Collected data
_ _ _ _ _ _ _
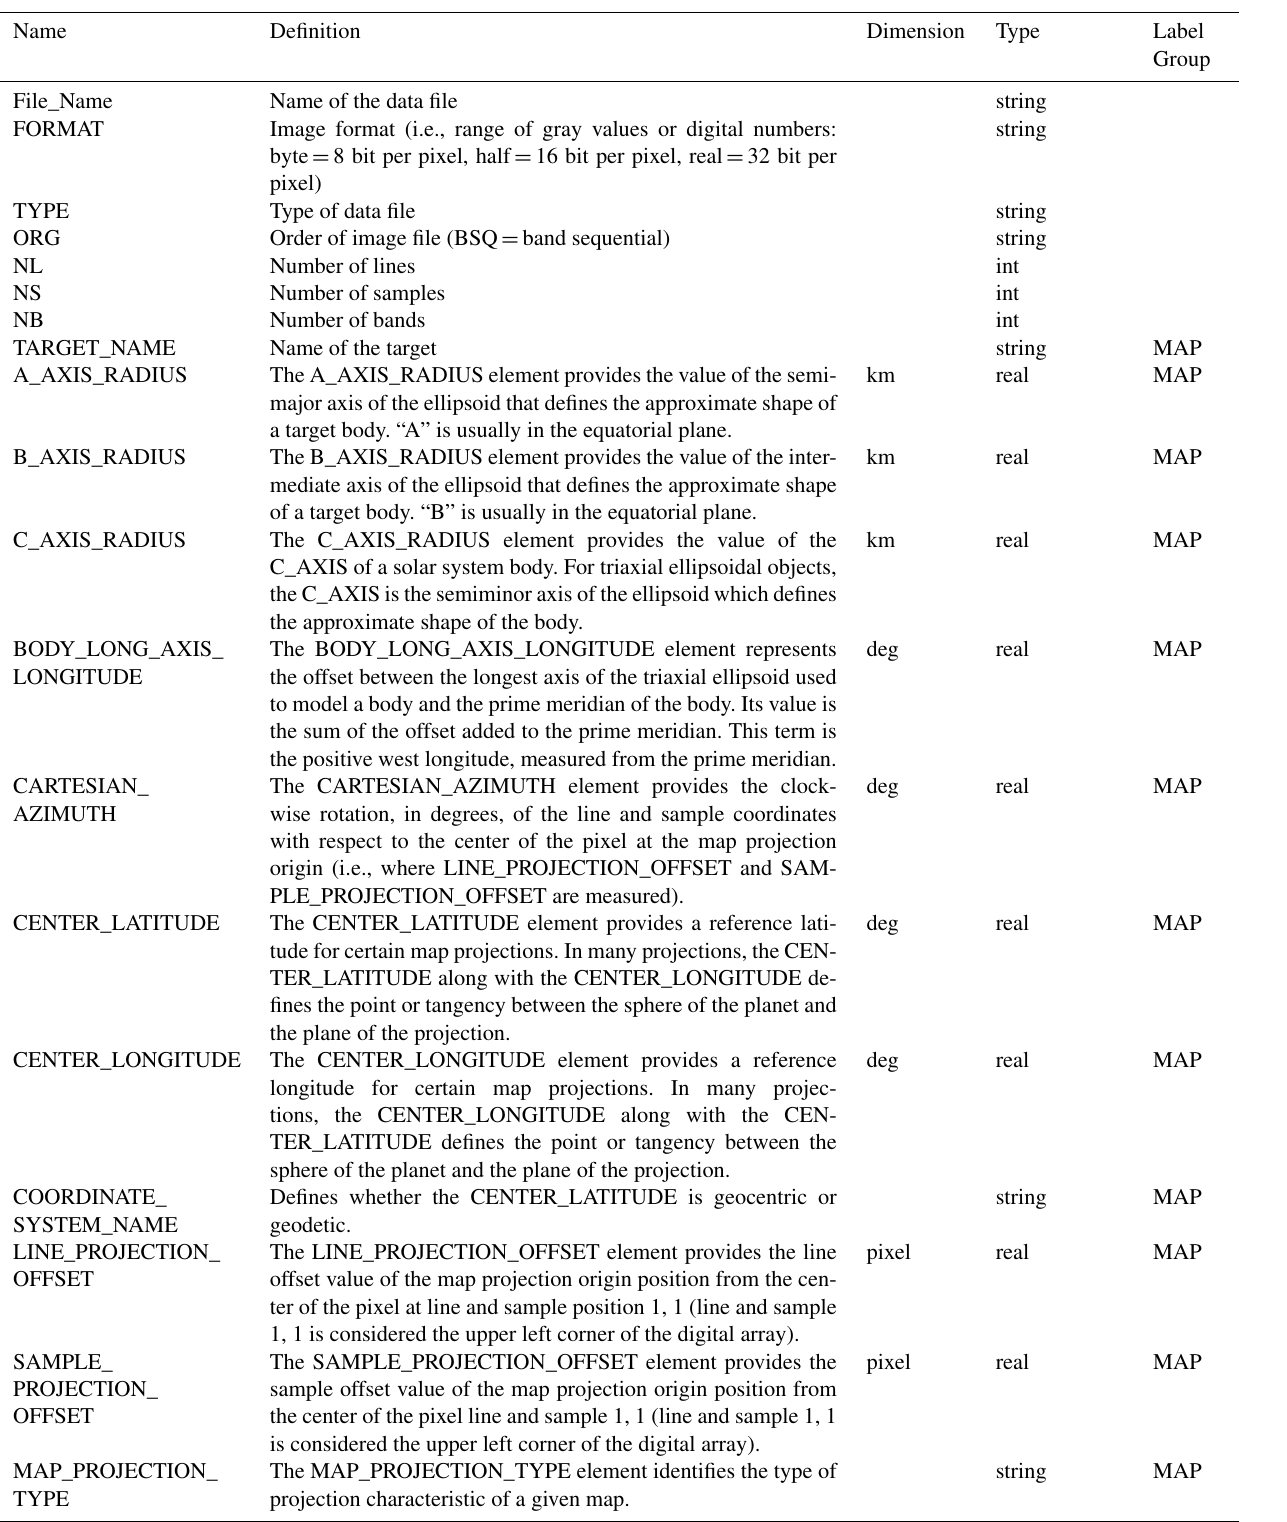
Table B2. Description of metadata (keyword-value pairs) contained in the HRSC-AX image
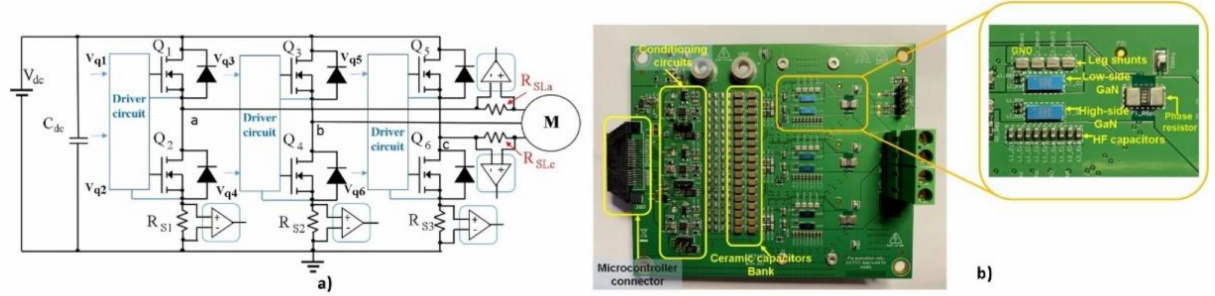
Figure 7. ( a ) Inverter board schematic with current sensing arrangement on the phase and in the switching leg ( b ) Photo of the top side of the inverter board with a zoomed view of a half-bridge relative to the phase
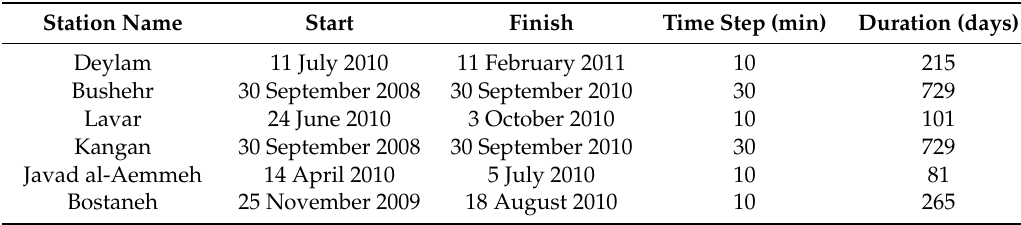
Figure 1. Location of sea-level observations (red triangles) and meteorology stations (yellow boxes) located along the northern coasts of the Persian Gulf (Image from Google Map: https://goo.gl/maps/MAU6TJCNbFGXoDzU6). Table 1. Sea-level data along northern Persian Gulf coasts.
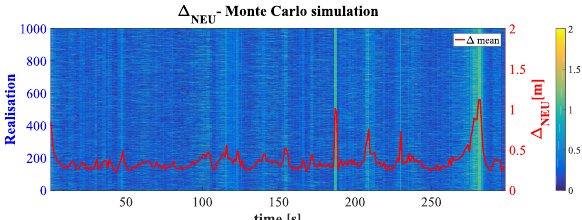
Figure 4. 3D deviations of the estimated trajectory wrt reference. Vehicle 1 - Sensor setup 1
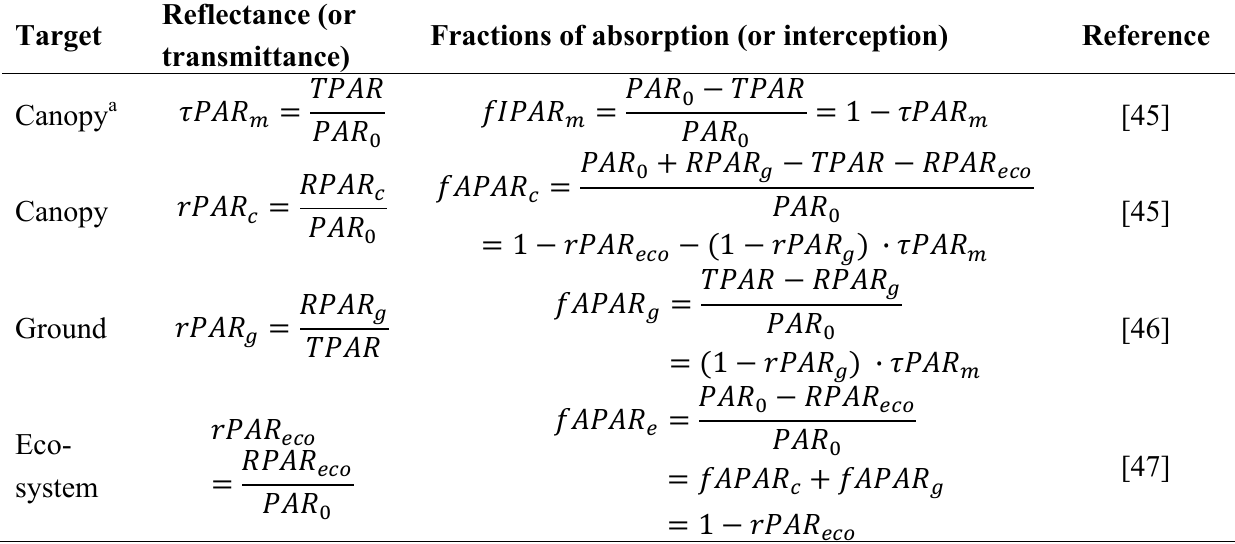
is the (cid:3030) , after (cid:3032)(cid:3030)(cid:3042)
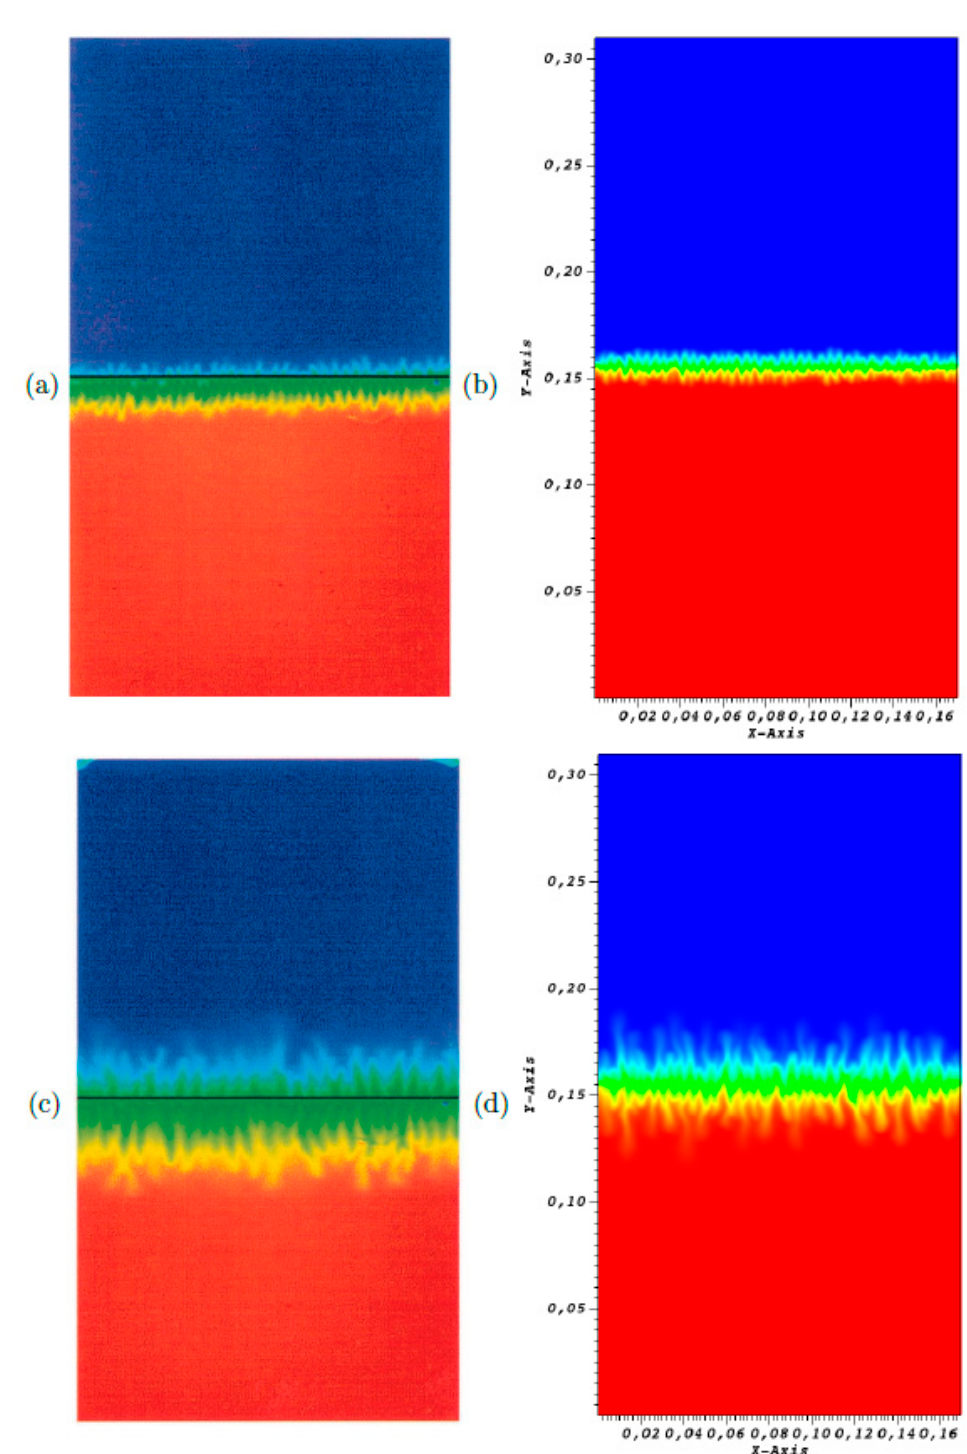
Figure 3. Normalized sucrose concentration for R ρ = 2.8. The normalized concentration ranges from zero (red) to one (dark blue). ( a ) Experimental data [42] at t = 522 min; ( b ) Numerical results at t = 522 min; ( c ) Experimental data [42] at t = 2993 min; ( d ) Numerical results at t = 2993 min. Additional calculations were performed using the stabilization parameter of Christie et al. [32] instead of that of Tezduyar and Osawa [33]. In this case, the solutions obtained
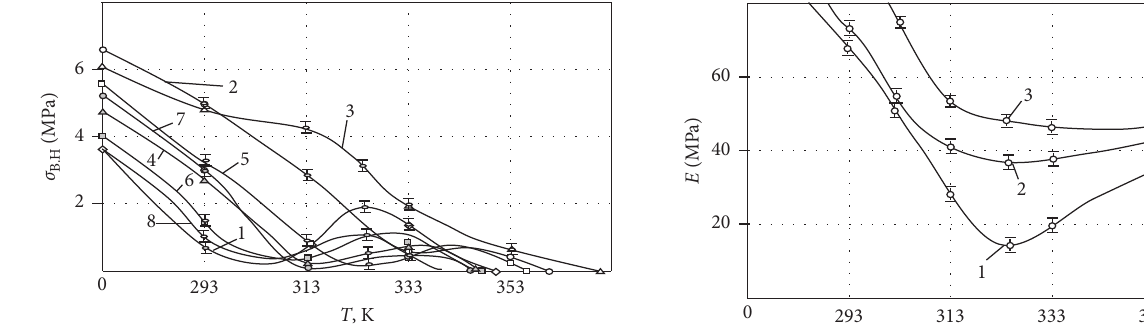
Figure 3: Dependence of internal stresses change on temperature for compositions on the basis of epoxy resin hardened by modes: 1: T � 293K, 72 hours; 2: T � 393K, 2 hours; 3: T � 293K, 72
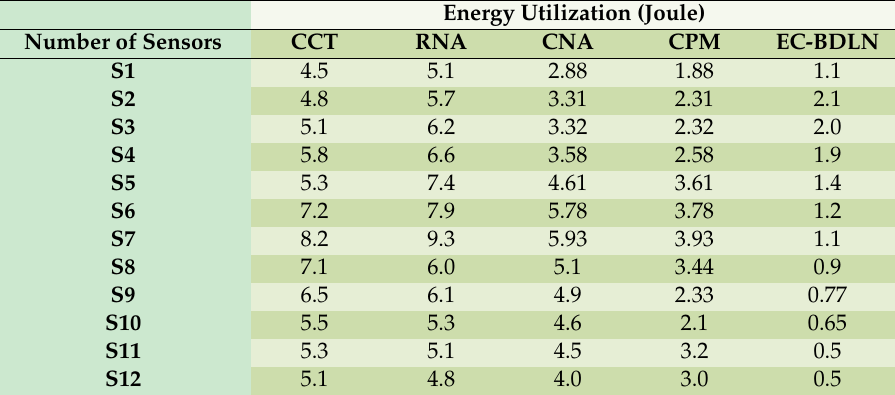
Table 5. Energy utilization of various algorithms. Energy Utilization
_ _ _ _ _ _ _
## WORK REQUEST
Within the records above, count the lines that contain "Table" and give the number with nothing added.

## COMPLETED TASK
3